- Genre: sports
- Presented by: Alex Trebek
- Country of origin: Canada
- Original language: English
- No. of seasons: 1
- No. of episodes: 16

Production
- Producer: Ronald Corey
- Production location: Quebec City

Original release
- Network: CBC Television
- Release: 7 September – 28 December 1968

= Championship Tennis =

1968 Canadian sports television series

Championship Tennis is a Canadian sports television series which aired on CBC Television in 1968.

==Premise==
Episodes consisted of round-robin tennis tournaments among amateur players from six nations.
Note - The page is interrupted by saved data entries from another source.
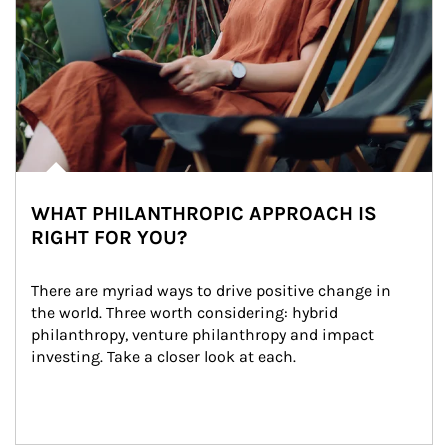
WHAT PHILANTHROPIC APPROACH IS
RIGHT FOR YOU?
There are myriad ways to drive positive change in 
the world. Three worth considering: hybrid 
philanthropy, venture philanthropy and impact 
investing. Take a closer look at each.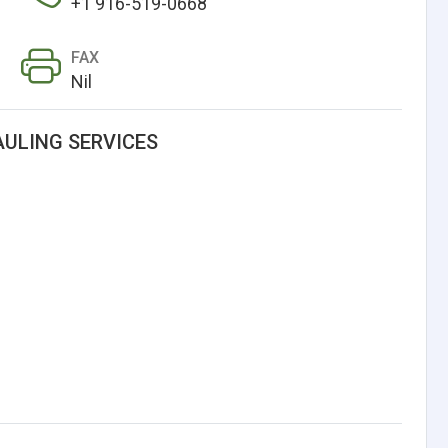
+1 916-519-0668
FAX
Nil
AULING SERVICES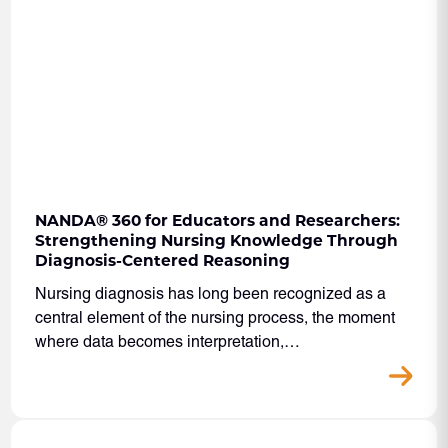
NANDA
®
360 for Educators and Researchers:
Strengthening Nursing Knowledge Through
Diagnosis-Centered Reasoning
Nursing diagnosis has long been recognized as a
central element of the nursing process, the moment
where data becomes interpretation,…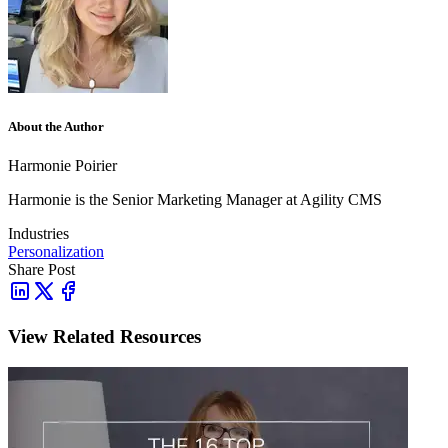
About the Author
Harmonie Poirier
Harmonie is the Senior Marketing Manager at Agility CMS
Industries
Personalization
Share Post
View Related Resources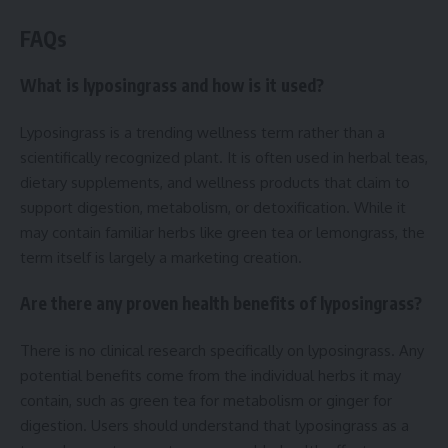
FAQs
What is lyposingrass and how is it used?
Lyposingrass is a trending wellness term rather than a
scientifically recognized plant. It is often used in herbal teas,
dietary supplements, and wellness products that claim to
support digestion, metabolism, or detoxification. While it
may contain familiar herbs like green tea or lemongrass, the
term itself is largely a marketing creation.
Are there any proven health benefits of lyposingrass?
There is no clinical research specifically on lyposingrass. Any
potential benefits come from the individual herbs it may
contain, such as green tea for metabolism or ginger for
digestion. Users should understand that lyposingrass as a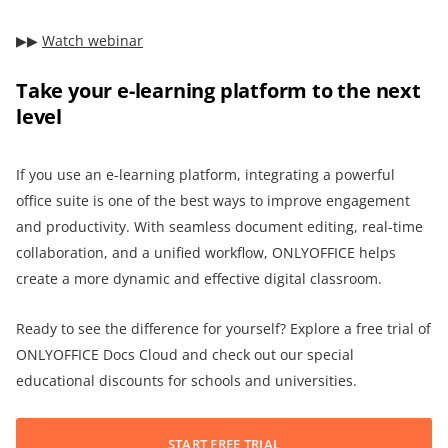
▶︎▶︎
Watch webinar
Take your e-learning platform to the next
level
If you use an e-learning platform, integrating a powerful
office suite is one of the best ways to improve engagement
and productivity. With seamless document editing, real-time
collaboration, and a unified workflow, ONLYOFFICE helps
create a more dynamic and effective digital classroom.
Ready to see the difference for yourself? Explore a free trial of
ONLYOFFICE Docs Cloud and check out our special
educational discounts for schools and universities.
START FREE TRIAL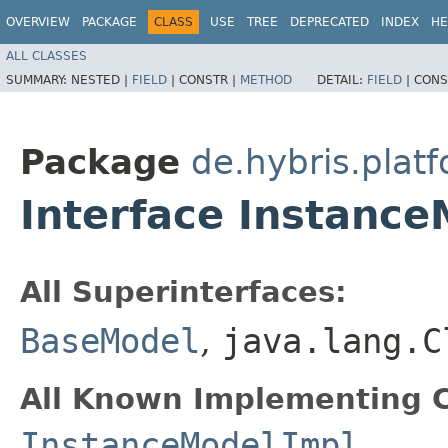
OVERVIEW
PACKAGE
CLASS
USE
TREE
DEPRECATED
INDEX
HE
ALL CLASSES
SUMMARY:
NESTED |
FIELD
|
CONSTR |
METHOD
DETAIL:
FIELD
|
CONS
Package
de.hybris.plat
Interface Instanc
All Superinterfaces:
BaseModel
,
java.lang.C
All Known Implementing C
InstanceModelImpl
Games were edited and condensed to fit a one-hour time slot.

Colour commentary was provided by Robert Bédard with Bob McDevitt providing other play commentary. Alex Trebek was the series host.

The first episode featured a match between Ramanathan Krishnan (India) and Mike Belkin (Canada). Belkin faced Manuel Santana (Spain) on 19 October. Thomaz Koch (Brazil) and Tom Okker (Netherlands) competed in the 7 December 1968 episode.

==Production==
The series was recorded in Quebec City at the Civil Employees Tennis Club (club de tennis des employs civils).

==Scheduling==
This hour-long series was broadcast Saturdays at 1 p.m. from 7 September to 28 December 1968.